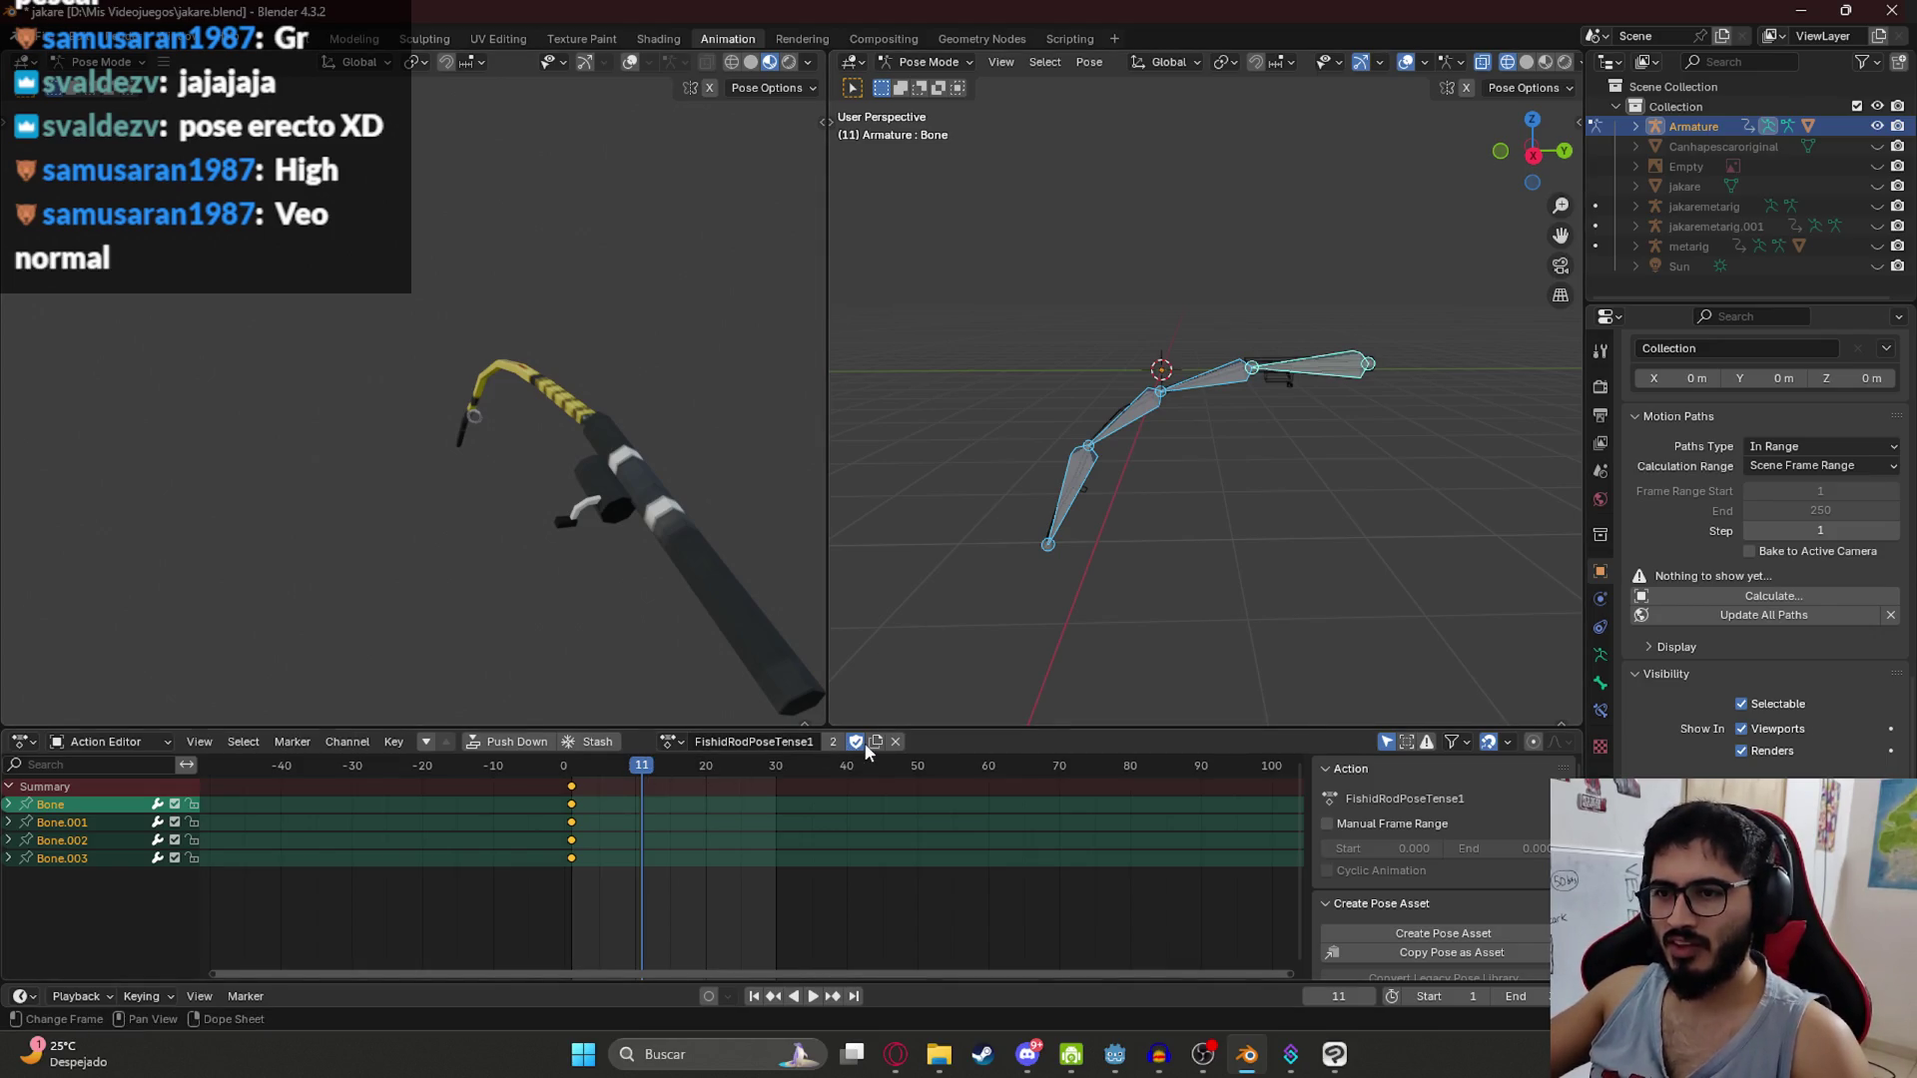
double_click(768, 742)
left_click_drag(806, 742, 865, 736)
type("2")
key("Return")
______
Task | With the images removed, reproduce all the material above word for word.

Exercise solution |
double_click(768, 742)
left_click_drag(806, 742, 865, 736)
type("2")
key("Return")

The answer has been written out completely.